The reason a lot of LGBT people cite similar issues as things “specific” to their experiences is that many manifestations of marginalization are universal to all of us. I mean, that’s the point. We’re a coalition because we face homophobia and transphobia. Because we’re oppressed by the heterosexualized gender binary. And that means, like it or not, that there are overwhelming similarities between our oppressions. Of course there are differences and also issues specific to us! But I notice that different people will claim a monopoly on x or y marginalization that other people will also claim they experience. And this discourse over who experiences what and who doesn’t get to claim they experience that is tiresome and also cruel. You shouldn’t be negating that someone else has experienced something, or claiming a monopoly on a harrowing experience, and you also shouldn’t lose sight of the reason this coalition exists. It’s not a bad thing to acknowledge that many of the problems we face have similar names or causes. Obviously we cannot pretend that everything is the same for all of us, but take a step back and hazard a guess as to why we all end up saying that we’re the “true” targets of intracommunity or structural issues.

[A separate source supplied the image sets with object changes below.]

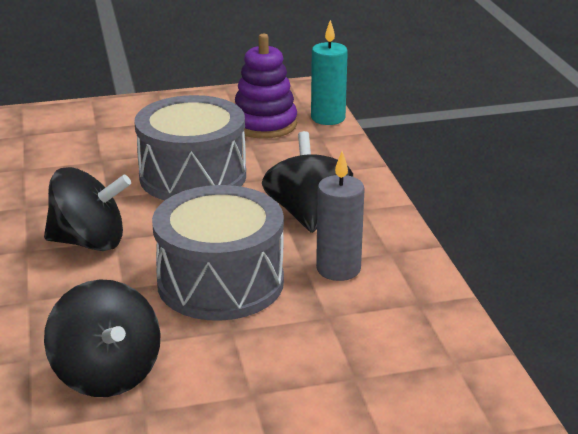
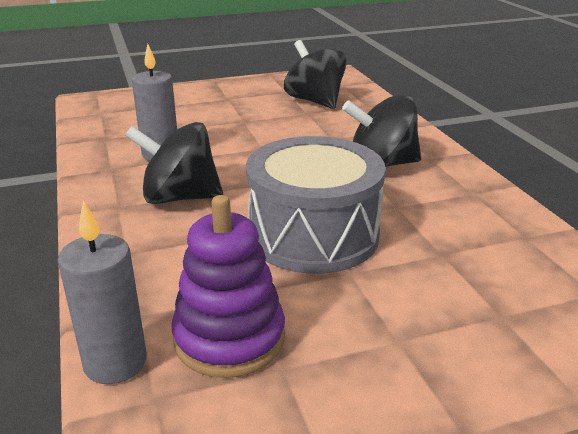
camera: 175 degrees right, 0 degrees up
grey drum [152,185,284,321] -> none
black spinning top [262,131,353,233] -> black spinning top turned 105 degrees clockwise [125,122,223,204]
turquoise candle [311,20,348,125] -> grey candle [58,200,147,384]

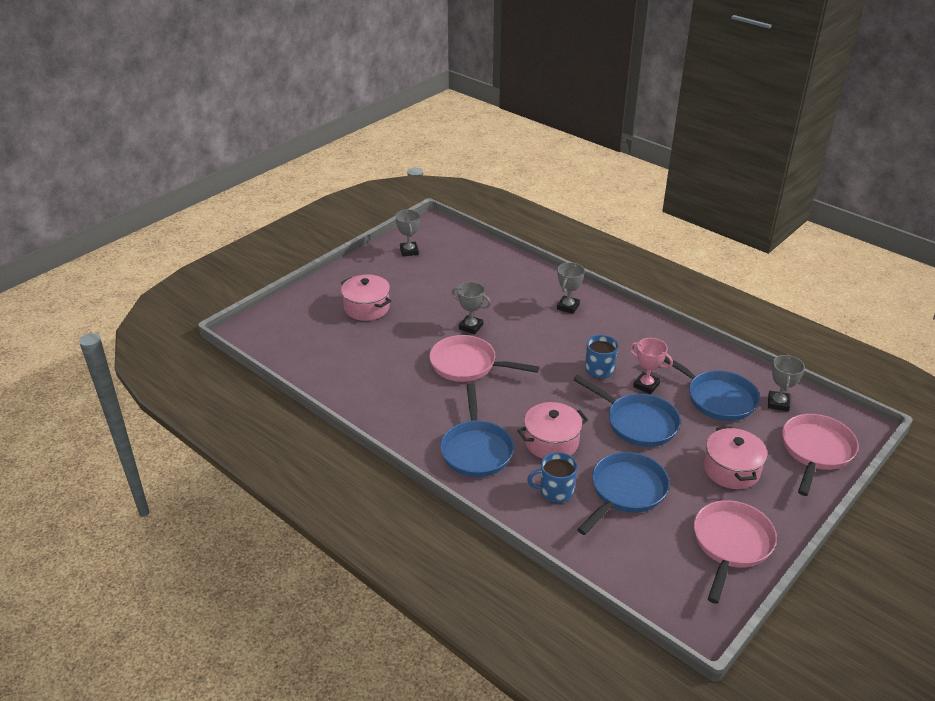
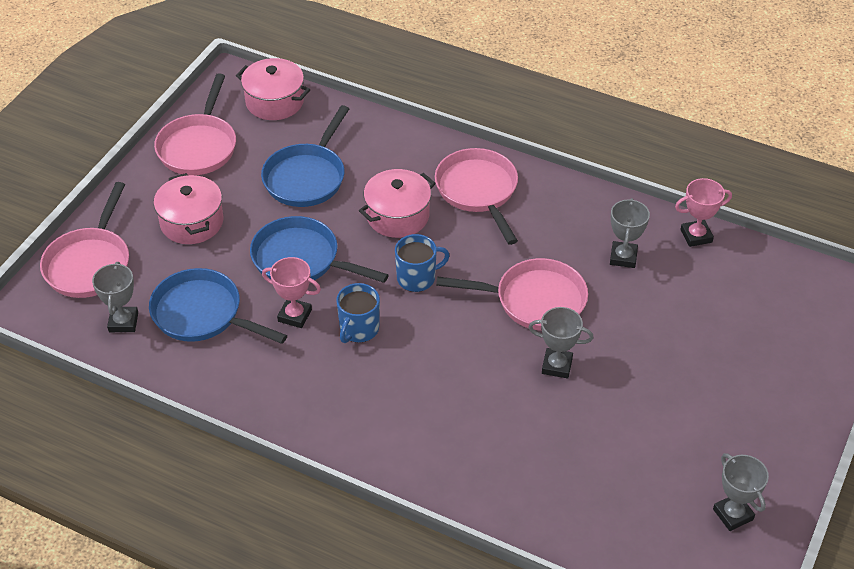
camera: 165 degrees right, 10 degrees up
pink pot [341,275,391,321] -> pink pot moved to [236,58,310,120]
blue pan [440,383,514,477] -> pink pan [435,148,518,245]
blue mug [527,452,578,503] -> blue mug moved to [395,234,450,292]
grey trophy [557,262,585,314] -> grey trophy moved to [610,198,650,268]
none -> pink trophy [675,178,732,247]

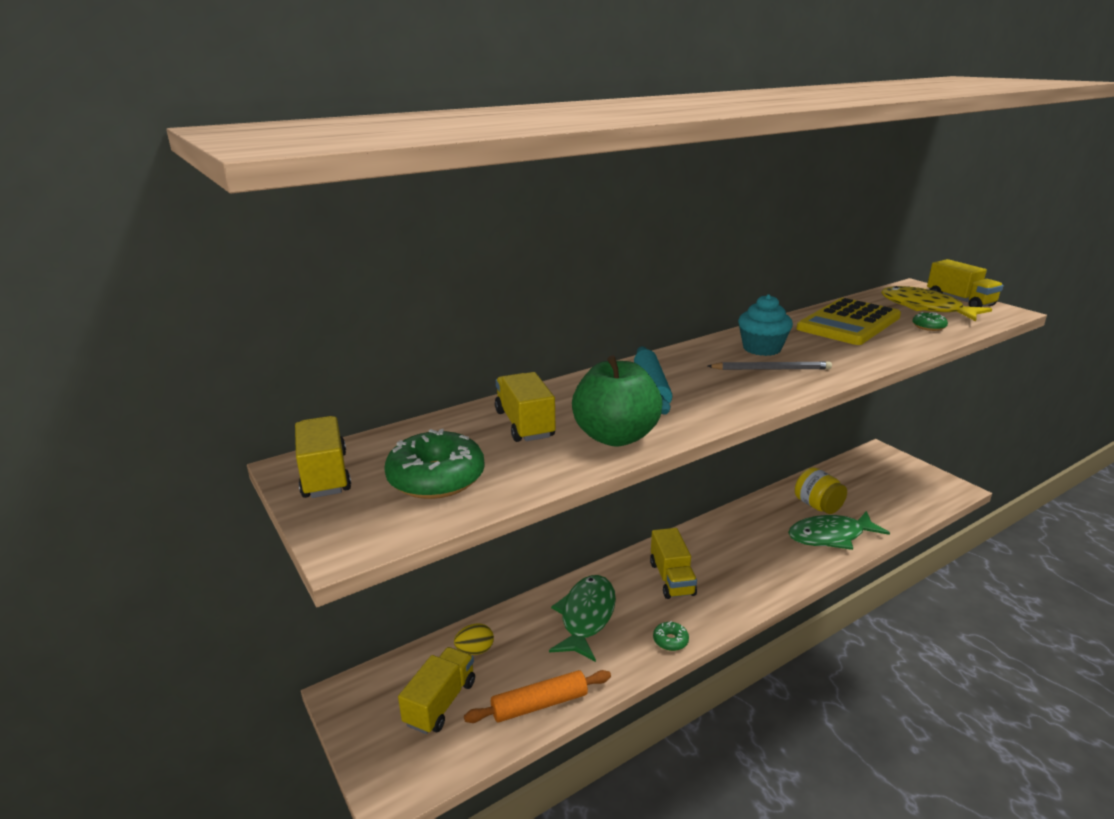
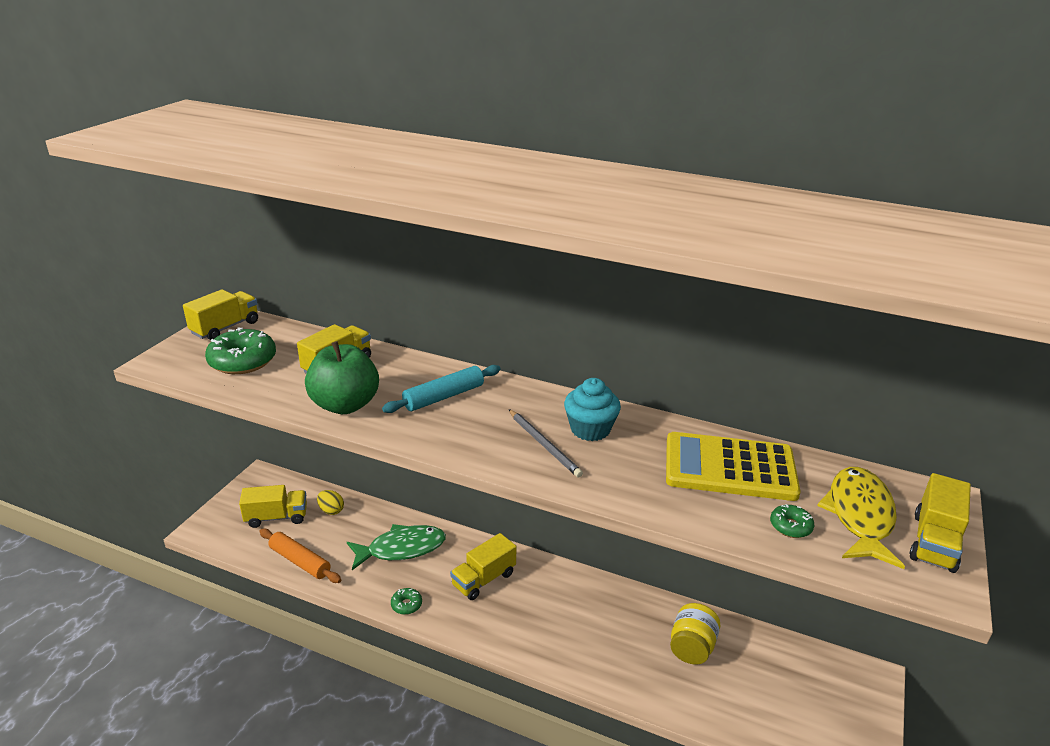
camera: 55 degrees right, 5 degrees up
green fish [788,511,890,550] -> none

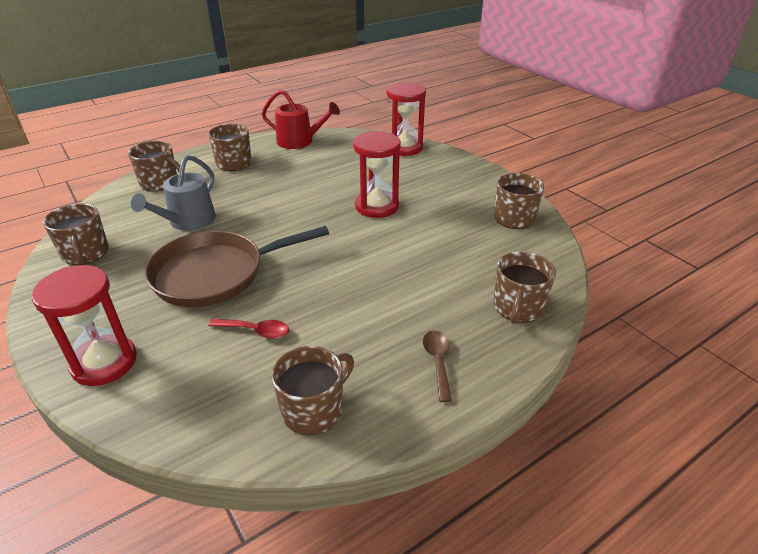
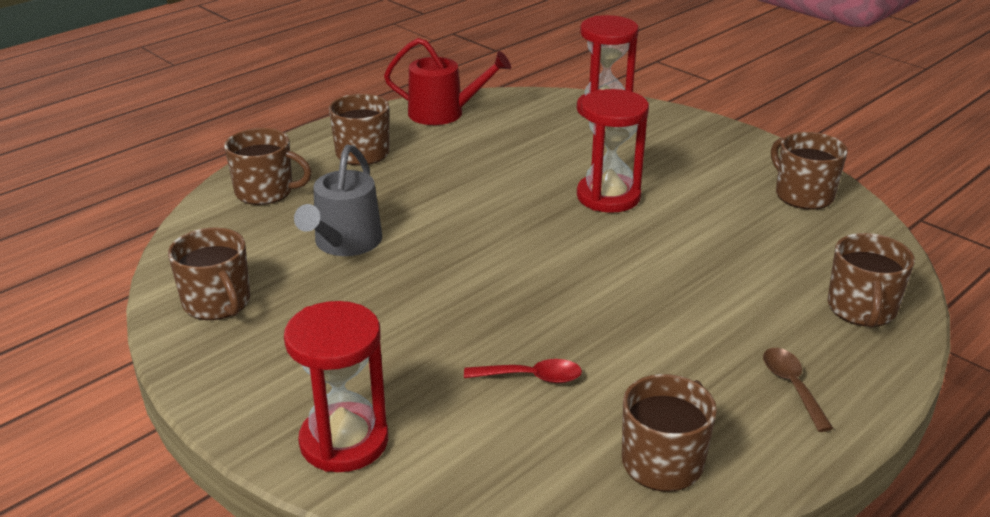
camera: 10 degrees left, 5 degrees down
brown pan [144,226,329,307] -> none

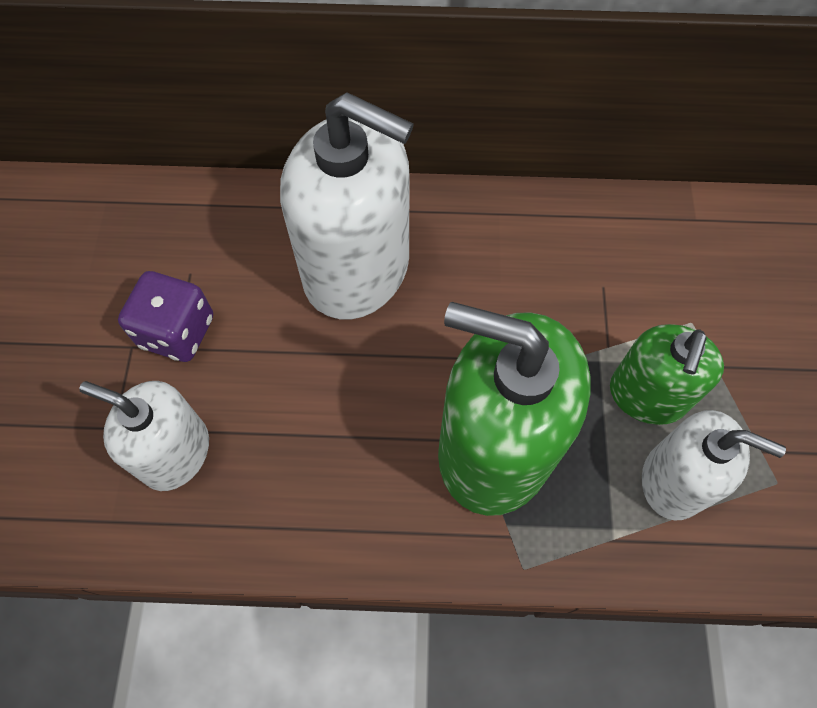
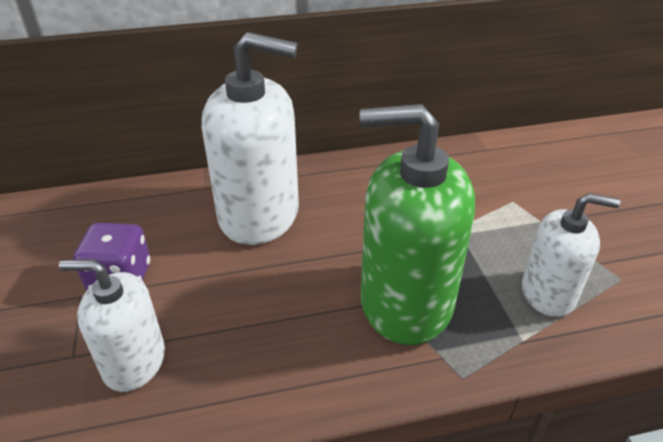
camera: 15 degrees left, 25 degrees down
green soap dispenser [610,324,724,425] -> none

Fetishization. Intimate partner violence. Homelessness. Poverty. Employment and housing discrimination. Familial and parental abuse. Conversion therapy. Pathologization. Medical abuse. Isolation. Bullying. Suicidality and mental illness. Pressure to engage in destructive sexual dynamics. Loneliness. A feeling of having nowhere to belong. Substance abuse. Desexualization. Rape and sexual assault. Physical assault. Hate crimes. Criminalization. Medical epidemics. Political, legal, medical, sexual, economic, domestic violence.
Every single LGBT sub-group, no matter how you deconstruct the acronym itself (lesbians, gay men, bisexual men, bisexual women, bisexuals overall, lesbians/gay men, trans people, trans women, trans men, nonbinary people, trans & nonbinary people, gbpq men, lbpq women, LBT women, GBT men) faces these issues. Every single sub-group faces intracommunity tension and hurt. There are similar and different factors that cause the specific problems against us (lesbians are fetishized differently than gay men, for instance, and by different people, for different reasons, to different degrees, with different consequences), but the primary result is the same: an infliction of heteropatriarchal violence against us.
The faster you understand exactly why this coalition exists, and what forms the basis of it, the easier it will be to navigate intracommunity issues.